What the task requires:
What lines of the data below hold "state"? Show them.

Provided data:
□ □ □ □

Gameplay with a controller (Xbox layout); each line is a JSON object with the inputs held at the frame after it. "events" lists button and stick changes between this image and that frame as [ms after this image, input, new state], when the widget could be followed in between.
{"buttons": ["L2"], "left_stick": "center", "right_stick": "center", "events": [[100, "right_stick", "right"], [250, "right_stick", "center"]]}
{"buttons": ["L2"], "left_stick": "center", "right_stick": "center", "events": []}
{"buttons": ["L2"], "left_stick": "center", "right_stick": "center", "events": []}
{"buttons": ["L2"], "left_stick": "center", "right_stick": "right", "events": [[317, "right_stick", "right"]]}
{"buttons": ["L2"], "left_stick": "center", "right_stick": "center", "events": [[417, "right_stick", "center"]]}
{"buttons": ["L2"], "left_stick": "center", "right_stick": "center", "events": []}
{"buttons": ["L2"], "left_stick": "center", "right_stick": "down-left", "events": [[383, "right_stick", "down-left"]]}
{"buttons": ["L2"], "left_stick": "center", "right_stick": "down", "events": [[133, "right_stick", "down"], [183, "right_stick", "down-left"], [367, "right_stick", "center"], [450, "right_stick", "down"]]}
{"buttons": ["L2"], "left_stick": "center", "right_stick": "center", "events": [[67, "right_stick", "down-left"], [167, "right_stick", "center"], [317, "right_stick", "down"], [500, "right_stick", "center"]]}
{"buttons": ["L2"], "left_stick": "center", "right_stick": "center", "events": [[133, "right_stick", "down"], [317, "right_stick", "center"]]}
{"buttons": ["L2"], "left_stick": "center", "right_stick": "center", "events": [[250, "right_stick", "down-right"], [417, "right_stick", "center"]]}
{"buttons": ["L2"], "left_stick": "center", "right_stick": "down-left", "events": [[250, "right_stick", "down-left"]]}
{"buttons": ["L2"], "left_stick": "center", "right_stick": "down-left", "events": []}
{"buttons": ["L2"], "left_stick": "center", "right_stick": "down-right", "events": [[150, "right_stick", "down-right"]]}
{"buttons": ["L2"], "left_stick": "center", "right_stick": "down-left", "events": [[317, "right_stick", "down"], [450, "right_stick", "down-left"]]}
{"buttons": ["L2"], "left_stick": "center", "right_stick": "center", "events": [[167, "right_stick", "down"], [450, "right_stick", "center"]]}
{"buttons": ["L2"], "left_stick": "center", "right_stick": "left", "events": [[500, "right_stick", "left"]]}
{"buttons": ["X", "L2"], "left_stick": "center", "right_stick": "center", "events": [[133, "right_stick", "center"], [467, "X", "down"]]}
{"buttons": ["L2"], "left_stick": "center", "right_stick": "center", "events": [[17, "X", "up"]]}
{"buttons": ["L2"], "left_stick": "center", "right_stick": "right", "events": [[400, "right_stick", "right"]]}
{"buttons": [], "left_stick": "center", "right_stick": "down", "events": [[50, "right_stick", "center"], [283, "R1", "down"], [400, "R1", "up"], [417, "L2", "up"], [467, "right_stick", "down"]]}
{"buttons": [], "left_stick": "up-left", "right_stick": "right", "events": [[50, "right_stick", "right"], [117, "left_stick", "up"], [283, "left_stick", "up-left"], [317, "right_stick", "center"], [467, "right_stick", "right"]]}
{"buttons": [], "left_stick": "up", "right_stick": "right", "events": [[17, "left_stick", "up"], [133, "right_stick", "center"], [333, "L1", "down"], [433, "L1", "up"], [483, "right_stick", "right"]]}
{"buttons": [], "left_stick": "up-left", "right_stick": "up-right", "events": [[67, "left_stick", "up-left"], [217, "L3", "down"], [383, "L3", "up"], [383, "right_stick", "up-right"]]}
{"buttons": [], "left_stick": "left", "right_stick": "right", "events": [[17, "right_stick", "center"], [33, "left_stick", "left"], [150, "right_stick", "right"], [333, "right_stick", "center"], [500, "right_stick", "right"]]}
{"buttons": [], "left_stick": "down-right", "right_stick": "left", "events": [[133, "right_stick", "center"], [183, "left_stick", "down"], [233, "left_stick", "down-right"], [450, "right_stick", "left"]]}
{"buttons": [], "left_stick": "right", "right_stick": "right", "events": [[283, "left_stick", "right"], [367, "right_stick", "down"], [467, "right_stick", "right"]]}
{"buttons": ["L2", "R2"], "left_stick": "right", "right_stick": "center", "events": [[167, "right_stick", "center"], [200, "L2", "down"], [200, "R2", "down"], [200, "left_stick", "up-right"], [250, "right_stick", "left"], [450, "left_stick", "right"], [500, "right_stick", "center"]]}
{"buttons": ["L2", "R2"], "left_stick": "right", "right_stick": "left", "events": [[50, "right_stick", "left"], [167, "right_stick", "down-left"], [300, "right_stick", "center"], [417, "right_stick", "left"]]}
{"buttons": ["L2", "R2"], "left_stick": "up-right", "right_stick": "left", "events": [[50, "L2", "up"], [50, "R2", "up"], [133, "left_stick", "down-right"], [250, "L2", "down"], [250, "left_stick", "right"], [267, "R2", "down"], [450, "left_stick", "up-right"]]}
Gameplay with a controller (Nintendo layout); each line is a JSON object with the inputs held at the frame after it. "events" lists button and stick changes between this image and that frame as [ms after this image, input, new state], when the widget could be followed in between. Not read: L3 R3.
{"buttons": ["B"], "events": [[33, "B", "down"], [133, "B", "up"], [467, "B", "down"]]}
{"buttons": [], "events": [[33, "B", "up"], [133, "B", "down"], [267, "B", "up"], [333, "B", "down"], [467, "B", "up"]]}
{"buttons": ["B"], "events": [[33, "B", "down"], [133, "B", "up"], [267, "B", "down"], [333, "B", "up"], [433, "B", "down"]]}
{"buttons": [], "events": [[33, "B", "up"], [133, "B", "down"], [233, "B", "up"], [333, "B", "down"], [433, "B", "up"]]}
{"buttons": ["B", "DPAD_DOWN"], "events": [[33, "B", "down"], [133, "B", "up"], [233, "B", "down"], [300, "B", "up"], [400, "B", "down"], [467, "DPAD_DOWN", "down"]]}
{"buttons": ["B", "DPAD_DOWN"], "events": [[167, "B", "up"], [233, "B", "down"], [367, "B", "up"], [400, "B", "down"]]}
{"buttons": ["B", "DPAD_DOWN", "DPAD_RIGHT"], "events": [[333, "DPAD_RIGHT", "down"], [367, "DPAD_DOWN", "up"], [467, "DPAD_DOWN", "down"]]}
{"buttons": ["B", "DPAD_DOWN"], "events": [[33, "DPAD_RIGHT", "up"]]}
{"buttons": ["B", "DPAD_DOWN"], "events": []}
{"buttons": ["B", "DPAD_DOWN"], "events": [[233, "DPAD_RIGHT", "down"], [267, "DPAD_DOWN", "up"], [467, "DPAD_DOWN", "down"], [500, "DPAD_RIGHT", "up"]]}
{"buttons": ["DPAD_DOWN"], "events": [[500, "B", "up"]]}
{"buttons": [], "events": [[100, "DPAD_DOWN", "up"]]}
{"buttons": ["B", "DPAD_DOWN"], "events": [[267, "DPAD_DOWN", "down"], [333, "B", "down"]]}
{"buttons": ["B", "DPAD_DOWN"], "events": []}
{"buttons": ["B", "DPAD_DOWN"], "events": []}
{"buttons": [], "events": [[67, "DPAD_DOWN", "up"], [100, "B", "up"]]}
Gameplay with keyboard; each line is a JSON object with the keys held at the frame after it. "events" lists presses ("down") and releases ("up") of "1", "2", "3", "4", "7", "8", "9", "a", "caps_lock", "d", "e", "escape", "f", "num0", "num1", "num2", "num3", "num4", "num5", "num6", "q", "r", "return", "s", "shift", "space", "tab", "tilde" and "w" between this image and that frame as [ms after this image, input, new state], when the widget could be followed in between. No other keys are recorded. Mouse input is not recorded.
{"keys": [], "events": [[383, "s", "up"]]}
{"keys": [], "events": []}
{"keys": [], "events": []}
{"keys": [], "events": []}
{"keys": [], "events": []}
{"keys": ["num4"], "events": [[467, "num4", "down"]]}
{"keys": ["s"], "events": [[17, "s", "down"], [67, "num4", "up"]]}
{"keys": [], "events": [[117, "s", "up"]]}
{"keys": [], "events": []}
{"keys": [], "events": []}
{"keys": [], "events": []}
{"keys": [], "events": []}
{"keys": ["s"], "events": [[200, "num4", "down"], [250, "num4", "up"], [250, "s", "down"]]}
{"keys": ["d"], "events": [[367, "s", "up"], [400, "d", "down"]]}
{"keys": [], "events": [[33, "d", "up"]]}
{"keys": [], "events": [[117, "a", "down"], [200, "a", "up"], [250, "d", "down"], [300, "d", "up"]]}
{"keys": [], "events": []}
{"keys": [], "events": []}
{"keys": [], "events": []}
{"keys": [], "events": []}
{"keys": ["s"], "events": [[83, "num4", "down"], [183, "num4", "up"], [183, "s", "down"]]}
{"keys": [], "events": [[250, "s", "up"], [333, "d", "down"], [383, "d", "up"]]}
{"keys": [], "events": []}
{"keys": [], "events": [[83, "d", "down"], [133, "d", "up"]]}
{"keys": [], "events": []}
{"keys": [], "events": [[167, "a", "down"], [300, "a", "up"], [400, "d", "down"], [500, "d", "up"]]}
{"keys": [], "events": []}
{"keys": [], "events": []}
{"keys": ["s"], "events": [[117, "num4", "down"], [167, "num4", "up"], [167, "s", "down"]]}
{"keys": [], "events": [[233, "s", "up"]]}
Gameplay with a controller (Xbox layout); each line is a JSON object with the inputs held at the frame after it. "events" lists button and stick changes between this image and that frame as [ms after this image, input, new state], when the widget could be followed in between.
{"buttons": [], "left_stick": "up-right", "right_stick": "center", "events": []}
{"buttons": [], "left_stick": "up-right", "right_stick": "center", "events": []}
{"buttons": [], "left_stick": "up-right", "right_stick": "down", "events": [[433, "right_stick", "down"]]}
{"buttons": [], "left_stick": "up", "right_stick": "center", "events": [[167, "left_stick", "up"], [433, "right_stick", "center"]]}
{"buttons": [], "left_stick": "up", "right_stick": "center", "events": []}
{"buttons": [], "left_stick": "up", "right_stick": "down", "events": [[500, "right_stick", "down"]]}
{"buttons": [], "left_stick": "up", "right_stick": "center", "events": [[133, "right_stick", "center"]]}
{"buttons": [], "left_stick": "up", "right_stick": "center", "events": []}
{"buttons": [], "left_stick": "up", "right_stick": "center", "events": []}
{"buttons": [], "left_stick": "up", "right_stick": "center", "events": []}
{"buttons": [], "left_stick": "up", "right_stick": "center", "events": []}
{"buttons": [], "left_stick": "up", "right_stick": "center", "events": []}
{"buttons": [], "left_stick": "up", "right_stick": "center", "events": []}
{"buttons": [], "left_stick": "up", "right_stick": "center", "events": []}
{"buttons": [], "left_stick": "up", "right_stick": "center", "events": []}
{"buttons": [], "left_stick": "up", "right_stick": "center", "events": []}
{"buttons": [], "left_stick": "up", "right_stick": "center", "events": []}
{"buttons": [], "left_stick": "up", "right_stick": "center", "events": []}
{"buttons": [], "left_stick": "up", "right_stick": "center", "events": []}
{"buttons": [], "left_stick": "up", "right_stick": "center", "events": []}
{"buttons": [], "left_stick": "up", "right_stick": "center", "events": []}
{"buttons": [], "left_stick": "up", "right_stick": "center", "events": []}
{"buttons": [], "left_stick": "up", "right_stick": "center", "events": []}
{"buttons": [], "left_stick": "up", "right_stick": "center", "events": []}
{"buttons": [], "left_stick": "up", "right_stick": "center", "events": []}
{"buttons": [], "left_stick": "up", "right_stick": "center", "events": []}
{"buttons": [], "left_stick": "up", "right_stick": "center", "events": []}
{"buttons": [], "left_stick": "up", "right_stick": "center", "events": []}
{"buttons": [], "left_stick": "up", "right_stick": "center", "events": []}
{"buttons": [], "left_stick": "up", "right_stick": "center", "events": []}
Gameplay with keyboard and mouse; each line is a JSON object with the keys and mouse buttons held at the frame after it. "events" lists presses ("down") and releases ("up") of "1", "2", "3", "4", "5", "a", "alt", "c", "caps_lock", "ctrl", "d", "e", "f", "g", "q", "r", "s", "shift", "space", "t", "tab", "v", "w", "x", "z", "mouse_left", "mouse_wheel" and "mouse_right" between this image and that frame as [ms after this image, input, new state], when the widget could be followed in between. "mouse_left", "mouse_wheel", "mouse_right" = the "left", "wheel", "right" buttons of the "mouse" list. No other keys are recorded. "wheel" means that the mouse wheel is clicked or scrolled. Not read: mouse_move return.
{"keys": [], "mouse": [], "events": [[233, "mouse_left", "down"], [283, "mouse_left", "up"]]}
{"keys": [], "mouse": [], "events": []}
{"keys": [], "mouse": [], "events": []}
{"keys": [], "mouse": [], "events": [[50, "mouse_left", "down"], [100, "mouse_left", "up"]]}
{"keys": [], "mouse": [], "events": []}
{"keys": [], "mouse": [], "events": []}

□ □ □ □

Solution below:
Gameplay with a controller (Xbox layout); each line is a JSON object with the inputs held at the frame after it. "events" lists button and stick changes between this image and that frame as [ms after this image, input, new state], when the widget could be followed in between.
Gameplay with a controller (Nintendo layout); each line is a JSON object with the inputs held at the frame after it. "events" lists button and stick changes between this image and that frame as [ms after this image, input, new state], when the widget could be followed in between. Not read: L3 R3.
Gameplay with keyboard; each line is a JSON object with the keys held at the frame after it. "events" lists presses ("down") and releases ("up") of "1", "2", "3", "4", "7", "8", "9", "a", "caps_lock", "d", "e", "escape", "f", "num0", "num1", "num2", "num3", "num4", "num5", "num6", "q", "r", "return", "s", "shift", "space", "tab", "tilde" and "w" between this image and that frame as [ms after this image, input, new state], when the widget could be followed in between. No other keys are recorded. Mouse input is not recorded.
Gameplay with a controller (Xbox layout); each line is a JSON object with the inputs held at the frame after it. "events" lists button and stick changes between this image and that frame as [ms after this image, input, new state], when the widget could be followed in between.
Gameplay with keyboard and mouse; each line is a JSON object with the keys and mouse buttons held at the frame after it. "events" lists presses ("down") and releases ("up") of "1", "2", "3", "4", "5", "a", "alt", "c", "caps_lock", "ctrl", "d", "e", "f", "g", "q", "r", "s", "shift", "space", "t", "tab", "v", "w", "x", "z", "mouse_left", "mouse_wheel" and "mouse_right" between this image and that frame as [ms after this image, input, new state], when the widget could be followed in between. "mouse_left", "mouse_wheel", "mouse_right" = the "left", "wheel", "right" buttons of the "mouse" list. No other keys are recorded. "wheel" means that the mouse wheel is clicked or scrolled. Not read: mouse_move return.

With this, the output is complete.